As you wish. Please note that it was al Qaeda that lauched the initial attacks against the U.S., not vice-versa, and, as such, its fighters are not in much of a position to complain about their treatment, being members of a group that is not a signatory to the Geneva Accords.The trouble with that idea is that "The War on Terror" is as all-encompassing, ill-defined and un-winnable as a "war on drugs" a "war on crime" or a "war on poverty." When will the "war on terror" be won? When there isn't a single person left standing who wishes to bring harm to the US or the West? You may as well just admit that the current detainees should remain in detention for the rest of their lives....
There's a story about Union General Benjamin Butler during the American Civil War.
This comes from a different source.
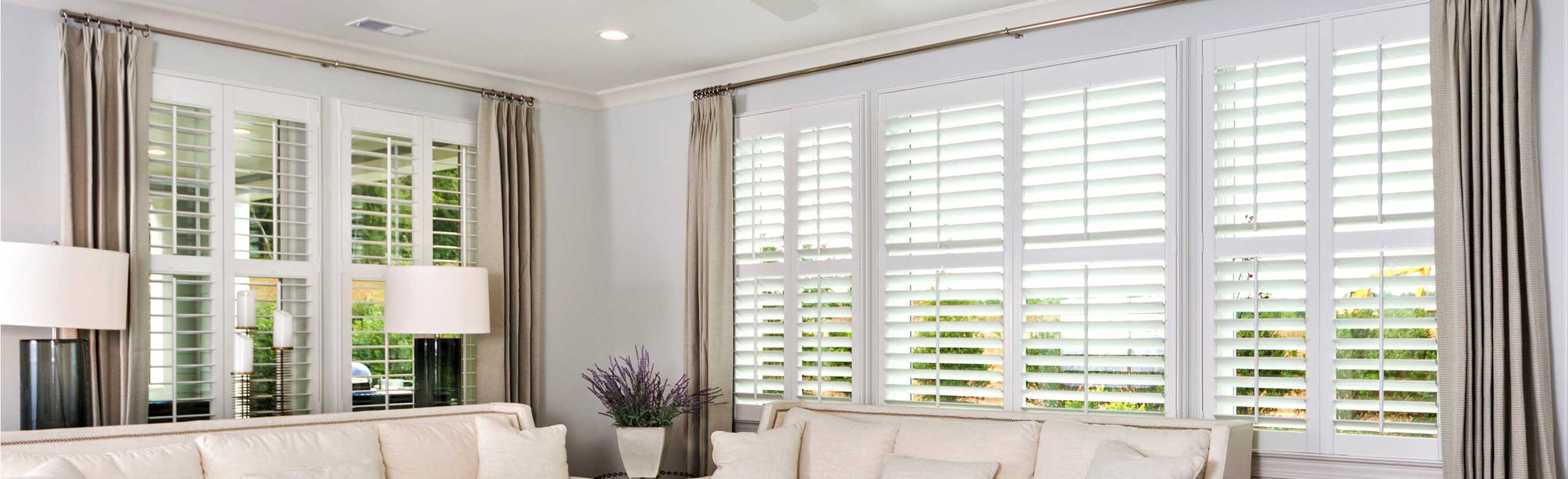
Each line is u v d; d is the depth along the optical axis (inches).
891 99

A slave had escaped from a Virginia plantation and made his way into the Union lines. His owner went to General Butler and demanded that his property be returned.
Butler responded that he had no authority to deal with the slaveowner's claim; it was his misfortune, Butler remarked, to be taken at his word when he claimed to be the citizen of a foreign country. Now, if the slaveowner wanted to acknowledge that he was a citizen of the United States, not the Confederate States...
The POWs at Guantanamo are in a similar situation. By not being a signatory to the Geneva Accords, they are proclaiming, "The rules of war do not apply to us." It is their misfortune that the United States government is taking them at their word.